I’m working on a project that models political campaign finance data and the source system data we are using is messy to say the least. The business objects we’ve landed on for this specific case are Committee, Donor, Company, and Receipt.

  • Committee: represents a political action committee (PAC).
  • Donor: represents a person or other entity that donates to a PAC which is captured via a receipt.
  • Company: represents the employer of an individual donor, or a business that is donating.

In the source data we have the following columns:

  • Recipient committee id
  • Donor name
  • Donor address
  • Donor employer
  • Donor occupation
  • Donor type (could be Individual, PAC, or Company)
  • Donor committee id
  • Receipt date
  • Receipt amount

The committee hub feels straightforward as we can simply use the committee id columns to create a committee hub. When a committee is the donor, the Donor committee id column is filled in, otherwise it is null.

The business key for the company hub can be found across multiple columns depending on the donor type (Donor employer OR Donor name). When the Donor type is Company, the Donor employer column is null and the company name is in the Donor name column instead.
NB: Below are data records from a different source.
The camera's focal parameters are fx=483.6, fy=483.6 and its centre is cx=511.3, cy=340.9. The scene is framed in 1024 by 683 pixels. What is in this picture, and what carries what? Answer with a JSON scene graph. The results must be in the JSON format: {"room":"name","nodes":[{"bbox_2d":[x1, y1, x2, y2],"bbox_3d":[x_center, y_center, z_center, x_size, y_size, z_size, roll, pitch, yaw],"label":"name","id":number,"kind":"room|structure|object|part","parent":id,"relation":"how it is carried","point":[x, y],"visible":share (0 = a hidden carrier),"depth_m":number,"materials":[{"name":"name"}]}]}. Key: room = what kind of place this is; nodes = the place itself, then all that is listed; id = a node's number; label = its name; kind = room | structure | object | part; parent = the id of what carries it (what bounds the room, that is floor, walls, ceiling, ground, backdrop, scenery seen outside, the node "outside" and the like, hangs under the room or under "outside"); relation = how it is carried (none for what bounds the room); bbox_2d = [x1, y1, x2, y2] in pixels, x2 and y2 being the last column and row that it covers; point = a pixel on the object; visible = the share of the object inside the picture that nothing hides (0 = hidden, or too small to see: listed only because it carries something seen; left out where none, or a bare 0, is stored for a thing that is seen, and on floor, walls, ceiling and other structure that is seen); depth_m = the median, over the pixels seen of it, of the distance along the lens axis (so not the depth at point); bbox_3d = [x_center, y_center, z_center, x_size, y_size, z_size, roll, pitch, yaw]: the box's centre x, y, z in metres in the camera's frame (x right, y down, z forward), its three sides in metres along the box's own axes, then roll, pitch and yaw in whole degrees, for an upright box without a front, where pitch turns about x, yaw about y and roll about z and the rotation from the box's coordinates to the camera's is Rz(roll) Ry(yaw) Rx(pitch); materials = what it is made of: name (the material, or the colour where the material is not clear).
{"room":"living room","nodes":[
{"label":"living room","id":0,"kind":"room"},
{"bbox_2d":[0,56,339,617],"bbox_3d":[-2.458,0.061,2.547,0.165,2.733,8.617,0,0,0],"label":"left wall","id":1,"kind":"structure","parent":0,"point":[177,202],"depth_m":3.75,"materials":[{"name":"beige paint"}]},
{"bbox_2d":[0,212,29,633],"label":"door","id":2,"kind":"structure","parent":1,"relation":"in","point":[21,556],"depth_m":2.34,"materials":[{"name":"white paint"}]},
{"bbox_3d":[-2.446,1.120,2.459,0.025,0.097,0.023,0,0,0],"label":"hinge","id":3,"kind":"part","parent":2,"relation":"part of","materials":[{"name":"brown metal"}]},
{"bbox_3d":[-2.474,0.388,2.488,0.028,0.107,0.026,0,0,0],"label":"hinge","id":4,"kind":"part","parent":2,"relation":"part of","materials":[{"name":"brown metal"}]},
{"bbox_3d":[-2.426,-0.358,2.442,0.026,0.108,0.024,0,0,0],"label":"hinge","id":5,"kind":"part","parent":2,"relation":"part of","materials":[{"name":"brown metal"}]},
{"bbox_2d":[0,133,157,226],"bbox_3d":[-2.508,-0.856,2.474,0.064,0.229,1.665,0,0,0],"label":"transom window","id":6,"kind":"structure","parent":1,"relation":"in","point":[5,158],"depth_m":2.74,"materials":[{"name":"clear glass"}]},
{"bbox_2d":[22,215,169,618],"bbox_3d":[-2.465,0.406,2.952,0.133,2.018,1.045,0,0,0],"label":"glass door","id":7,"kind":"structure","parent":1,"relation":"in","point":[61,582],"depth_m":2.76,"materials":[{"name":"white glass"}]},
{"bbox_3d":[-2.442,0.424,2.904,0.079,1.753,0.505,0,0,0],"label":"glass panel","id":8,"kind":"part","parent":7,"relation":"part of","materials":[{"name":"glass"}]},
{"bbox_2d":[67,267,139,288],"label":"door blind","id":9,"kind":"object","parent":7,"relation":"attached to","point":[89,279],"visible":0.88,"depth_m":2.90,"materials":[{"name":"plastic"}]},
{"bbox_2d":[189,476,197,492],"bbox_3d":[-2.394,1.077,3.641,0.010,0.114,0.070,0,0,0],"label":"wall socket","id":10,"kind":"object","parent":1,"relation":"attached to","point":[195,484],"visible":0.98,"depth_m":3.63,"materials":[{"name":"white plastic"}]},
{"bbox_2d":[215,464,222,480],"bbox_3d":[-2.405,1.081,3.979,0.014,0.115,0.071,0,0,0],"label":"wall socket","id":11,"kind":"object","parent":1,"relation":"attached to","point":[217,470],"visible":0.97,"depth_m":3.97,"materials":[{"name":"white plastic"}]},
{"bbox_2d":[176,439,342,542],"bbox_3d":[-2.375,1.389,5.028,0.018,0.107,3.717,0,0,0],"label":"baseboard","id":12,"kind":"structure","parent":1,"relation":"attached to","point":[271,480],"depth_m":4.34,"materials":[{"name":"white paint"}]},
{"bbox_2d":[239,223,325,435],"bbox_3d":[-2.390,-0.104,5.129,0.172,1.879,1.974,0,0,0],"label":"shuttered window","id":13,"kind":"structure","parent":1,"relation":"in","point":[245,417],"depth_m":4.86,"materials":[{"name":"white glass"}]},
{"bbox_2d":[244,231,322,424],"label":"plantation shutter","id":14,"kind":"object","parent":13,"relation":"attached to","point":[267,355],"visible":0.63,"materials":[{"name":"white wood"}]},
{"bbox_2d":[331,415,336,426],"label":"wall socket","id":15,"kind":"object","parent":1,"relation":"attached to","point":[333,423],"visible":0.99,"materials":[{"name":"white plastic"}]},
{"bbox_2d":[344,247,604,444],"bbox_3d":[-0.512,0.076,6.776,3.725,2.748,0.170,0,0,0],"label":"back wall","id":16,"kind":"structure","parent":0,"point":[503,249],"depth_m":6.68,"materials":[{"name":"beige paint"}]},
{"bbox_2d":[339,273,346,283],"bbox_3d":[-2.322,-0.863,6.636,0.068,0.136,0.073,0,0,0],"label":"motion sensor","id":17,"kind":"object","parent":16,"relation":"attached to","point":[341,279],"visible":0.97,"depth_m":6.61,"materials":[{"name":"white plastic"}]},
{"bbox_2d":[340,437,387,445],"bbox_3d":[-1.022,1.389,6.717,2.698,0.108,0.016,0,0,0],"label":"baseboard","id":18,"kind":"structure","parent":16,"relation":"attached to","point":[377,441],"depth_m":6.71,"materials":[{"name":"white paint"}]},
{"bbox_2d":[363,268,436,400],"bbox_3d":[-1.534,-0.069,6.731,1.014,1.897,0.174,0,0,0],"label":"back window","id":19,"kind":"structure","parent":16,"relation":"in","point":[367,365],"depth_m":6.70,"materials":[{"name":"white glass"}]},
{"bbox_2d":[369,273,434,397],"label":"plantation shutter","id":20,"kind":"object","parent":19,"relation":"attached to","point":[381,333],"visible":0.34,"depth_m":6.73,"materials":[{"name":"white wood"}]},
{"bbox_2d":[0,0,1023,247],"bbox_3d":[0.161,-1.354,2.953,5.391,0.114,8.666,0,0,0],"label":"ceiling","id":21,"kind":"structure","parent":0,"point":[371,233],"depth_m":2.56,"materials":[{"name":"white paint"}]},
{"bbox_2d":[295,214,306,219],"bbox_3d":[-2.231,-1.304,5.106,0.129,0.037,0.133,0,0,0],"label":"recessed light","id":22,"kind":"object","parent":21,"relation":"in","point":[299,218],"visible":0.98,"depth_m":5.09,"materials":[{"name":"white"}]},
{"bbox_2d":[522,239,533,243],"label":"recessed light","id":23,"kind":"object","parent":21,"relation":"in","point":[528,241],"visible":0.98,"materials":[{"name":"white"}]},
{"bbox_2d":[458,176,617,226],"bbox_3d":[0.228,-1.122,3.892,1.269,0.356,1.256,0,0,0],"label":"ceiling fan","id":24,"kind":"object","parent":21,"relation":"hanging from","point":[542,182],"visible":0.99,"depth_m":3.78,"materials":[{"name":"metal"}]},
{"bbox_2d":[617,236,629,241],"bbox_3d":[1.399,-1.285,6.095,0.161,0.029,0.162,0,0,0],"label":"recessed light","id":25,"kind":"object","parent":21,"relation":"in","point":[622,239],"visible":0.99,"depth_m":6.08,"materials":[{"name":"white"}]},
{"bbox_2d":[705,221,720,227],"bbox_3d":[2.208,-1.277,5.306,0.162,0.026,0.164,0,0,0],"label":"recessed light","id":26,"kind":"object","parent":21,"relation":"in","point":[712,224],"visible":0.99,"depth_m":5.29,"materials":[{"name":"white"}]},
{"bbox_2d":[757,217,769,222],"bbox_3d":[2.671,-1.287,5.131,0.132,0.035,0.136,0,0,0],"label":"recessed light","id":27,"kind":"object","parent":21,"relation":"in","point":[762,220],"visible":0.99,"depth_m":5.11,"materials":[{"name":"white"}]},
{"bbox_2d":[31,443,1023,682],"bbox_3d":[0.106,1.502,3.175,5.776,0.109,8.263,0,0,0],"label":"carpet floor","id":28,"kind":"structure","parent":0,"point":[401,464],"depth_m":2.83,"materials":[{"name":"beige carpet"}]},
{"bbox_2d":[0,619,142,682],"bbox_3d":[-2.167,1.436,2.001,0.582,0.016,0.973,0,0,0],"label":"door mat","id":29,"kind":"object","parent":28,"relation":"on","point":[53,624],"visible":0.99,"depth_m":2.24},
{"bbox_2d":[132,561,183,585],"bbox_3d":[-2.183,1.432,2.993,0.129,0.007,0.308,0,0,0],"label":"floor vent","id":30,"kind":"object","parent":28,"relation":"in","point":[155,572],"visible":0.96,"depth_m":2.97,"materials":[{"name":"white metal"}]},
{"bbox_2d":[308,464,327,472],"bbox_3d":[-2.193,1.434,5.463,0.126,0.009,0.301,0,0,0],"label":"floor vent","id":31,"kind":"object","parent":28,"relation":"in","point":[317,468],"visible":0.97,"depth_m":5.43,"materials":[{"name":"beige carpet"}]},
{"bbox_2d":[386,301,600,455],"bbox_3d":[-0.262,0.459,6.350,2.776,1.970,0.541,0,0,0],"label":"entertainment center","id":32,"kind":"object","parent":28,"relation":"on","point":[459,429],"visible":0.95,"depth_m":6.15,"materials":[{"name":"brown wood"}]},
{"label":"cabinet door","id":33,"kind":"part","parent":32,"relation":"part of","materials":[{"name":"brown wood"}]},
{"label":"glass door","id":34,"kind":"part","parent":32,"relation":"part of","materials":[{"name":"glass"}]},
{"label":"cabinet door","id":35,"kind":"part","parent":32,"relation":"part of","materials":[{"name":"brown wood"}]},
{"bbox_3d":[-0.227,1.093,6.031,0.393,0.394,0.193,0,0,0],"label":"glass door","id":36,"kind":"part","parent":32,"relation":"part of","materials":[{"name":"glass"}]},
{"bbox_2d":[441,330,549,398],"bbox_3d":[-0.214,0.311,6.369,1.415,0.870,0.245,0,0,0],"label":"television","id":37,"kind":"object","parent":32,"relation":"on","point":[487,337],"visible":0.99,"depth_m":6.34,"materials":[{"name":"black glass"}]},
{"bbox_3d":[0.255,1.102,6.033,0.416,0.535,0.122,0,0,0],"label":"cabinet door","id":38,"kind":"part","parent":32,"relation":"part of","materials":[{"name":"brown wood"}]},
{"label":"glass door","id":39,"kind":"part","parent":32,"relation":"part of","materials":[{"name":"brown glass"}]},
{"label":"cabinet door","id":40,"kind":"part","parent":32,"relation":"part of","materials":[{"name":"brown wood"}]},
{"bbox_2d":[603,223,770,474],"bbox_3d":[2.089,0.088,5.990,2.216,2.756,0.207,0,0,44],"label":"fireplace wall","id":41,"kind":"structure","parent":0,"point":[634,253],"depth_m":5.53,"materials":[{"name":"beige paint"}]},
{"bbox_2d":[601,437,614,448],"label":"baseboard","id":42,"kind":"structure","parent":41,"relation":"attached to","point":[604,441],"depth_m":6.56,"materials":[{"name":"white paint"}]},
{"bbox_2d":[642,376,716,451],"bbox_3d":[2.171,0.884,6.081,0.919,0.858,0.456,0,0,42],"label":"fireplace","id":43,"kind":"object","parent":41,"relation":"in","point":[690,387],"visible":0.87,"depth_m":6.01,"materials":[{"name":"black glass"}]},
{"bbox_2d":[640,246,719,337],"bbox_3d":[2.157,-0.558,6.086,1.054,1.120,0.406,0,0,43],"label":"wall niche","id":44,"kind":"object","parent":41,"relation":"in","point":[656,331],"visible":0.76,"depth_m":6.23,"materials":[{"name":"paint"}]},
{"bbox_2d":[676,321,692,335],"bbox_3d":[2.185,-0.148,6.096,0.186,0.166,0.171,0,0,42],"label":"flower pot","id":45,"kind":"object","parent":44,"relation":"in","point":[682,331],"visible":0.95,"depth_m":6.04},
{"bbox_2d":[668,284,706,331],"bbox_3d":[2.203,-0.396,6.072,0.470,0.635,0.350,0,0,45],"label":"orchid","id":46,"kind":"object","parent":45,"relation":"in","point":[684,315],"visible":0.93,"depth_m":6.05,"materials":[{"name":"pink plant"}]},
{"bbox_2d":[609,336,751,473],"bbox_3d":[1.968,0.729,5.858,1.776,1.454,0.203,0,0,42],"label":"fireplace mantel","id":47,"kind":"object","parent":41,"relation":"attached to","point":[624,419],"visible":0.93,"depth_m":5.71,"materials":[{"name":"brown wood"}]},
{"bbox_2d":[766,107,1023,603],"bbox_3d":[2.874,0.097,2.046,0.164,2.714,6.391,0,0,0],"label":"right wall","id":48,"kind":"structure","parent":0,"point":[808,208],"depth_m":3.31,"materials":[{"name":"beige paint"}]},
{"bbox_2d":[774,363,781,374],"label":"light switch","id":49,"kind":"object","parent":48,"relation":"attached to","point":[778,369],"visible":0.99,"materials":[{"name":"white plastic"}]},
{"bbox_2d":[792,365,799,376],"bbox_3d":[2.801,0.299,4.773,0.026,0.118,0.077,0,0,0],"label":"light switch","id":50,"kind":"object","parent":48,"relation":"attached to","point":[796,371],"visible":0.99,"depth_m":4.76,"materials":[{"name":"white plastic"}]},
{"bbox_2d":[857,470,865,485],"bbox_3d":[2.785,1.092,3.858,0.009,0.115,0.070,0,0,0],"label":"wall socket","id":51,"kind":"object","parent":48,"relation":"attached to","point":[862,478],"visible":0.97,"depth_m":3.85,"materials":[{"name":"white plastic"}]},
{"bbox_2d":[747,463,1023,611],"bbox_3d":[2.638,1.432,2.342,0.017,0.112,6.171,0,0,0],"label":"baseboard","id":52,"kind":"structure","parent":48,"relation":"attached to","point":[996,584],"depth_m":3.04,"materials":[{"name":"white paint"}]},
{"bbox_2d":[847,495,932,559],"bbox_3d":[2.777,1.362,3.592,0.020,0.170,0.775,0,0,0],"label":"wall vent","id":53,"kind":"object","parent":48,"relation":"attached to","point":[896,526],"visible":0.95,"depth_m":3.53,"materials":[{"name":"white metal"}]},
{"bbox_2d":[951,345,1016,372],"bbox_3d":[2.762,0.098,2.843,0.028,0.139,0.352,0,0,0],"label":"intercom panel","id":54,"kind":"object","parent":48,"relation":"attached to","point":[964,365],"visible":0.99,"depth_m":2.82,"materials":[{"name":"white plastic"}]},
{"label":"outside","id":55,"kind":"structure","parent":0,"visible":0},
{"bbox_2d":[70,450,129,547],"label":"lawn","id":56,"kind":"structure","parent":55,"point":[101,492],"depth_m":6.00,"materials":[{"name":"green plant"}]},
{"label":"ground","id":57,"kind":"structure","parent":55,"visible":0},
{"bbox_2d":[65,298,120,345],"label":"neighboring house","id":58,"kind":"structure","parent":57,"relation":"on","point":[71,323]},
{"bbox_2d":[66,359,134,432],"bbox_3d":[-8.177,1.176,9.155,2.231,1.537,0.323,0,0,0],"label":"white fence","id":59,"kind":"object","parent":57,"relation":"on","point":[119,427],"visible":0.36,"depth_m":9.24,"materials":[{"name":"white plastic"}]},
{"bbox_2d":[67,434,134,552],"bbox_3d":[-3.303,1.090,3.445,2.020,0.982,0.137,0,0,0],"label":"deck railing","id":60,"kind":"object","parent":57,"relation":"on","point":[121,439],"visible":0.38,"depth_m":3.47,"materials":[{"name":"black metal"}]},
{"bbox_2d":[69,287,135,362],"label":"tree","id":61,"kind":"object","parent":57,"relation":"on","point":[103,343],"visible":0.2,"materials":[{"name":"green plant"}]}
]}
The company names themselves are free text fields, so we master these later in the process.

Additionally, to uniquely identify a donor we must use the Donor name and Donor address columns.

In this case, is it appropriate to create a hard business rule to tease this out in the raw vault based on the Donor type? Or is Donor type somehow a child dependent key?

That is a problem already (of course).

To manage the uniqueness of donors you might be looking at changing something at the source, i.e. have the data content processed in an application that your business users can become familiar with and introduce a donor id. The donor id should become permanent to identify the donor in question. This will likely require more than just an address and free form text but the business rules to determine the donor id should be consistent (lightweight mastering of business keys). This happens before entering the vault.

Alternatively, the donor is not a business object, but rather an attribute in a satellite describing something else.